- Data for this exercise

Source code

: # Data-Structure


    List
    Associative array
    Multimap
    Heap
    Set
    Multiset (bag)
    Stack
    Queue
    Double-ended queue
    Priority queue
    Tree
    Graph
--
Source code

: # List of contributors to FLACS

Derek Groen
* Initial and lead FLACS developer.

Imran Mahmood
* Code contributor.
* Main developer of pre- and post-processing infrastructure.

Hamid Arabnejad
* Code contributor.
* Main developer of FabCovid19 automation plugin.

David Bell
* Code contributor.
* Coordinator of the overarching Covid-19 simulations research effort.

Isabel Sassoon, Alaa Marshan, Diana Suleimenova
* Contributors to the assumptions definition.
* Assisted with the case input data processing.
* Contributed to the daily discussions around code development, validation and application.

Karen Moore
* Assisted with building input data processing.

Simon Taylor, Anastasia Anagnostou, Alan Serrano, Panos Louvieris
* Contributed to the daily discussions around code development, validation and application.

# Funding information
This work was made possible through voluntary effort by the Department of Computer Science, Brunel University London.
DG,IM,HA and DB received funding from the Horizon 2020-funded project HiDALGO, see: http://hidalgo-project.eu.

- Task goal
The response should hold exactly the lines starting at the line with "simulations research effort." and ending at the line with "DG,IM,HA and DB", and no other line of the material above.

- Written response
* Coordinator of the overarching Covid-19 simulations research effort.

Isabel Sassoon, Alaa Marshan, Diana Suleimenova
* Contributors to the assumptions definition.
* Assisted with the case input data processing.
* Contributed to the daily discussions around code development, validation and application.

Karen Moore
* Assisted with building input data processing.

Simon Taylor, Anastasia Anagnostou, Alan Serrano, Panos Louvieris
* Contributed to the daily discussions around code development, validation and application.

# Funding information
This work was made possible through voluntary effort by the Department of Computer Science, Brunel University London.
DG,IM,HA and DB received funding from the Horizon 2020-funded project HiDALGO, see: http://hidalgo-project.eu.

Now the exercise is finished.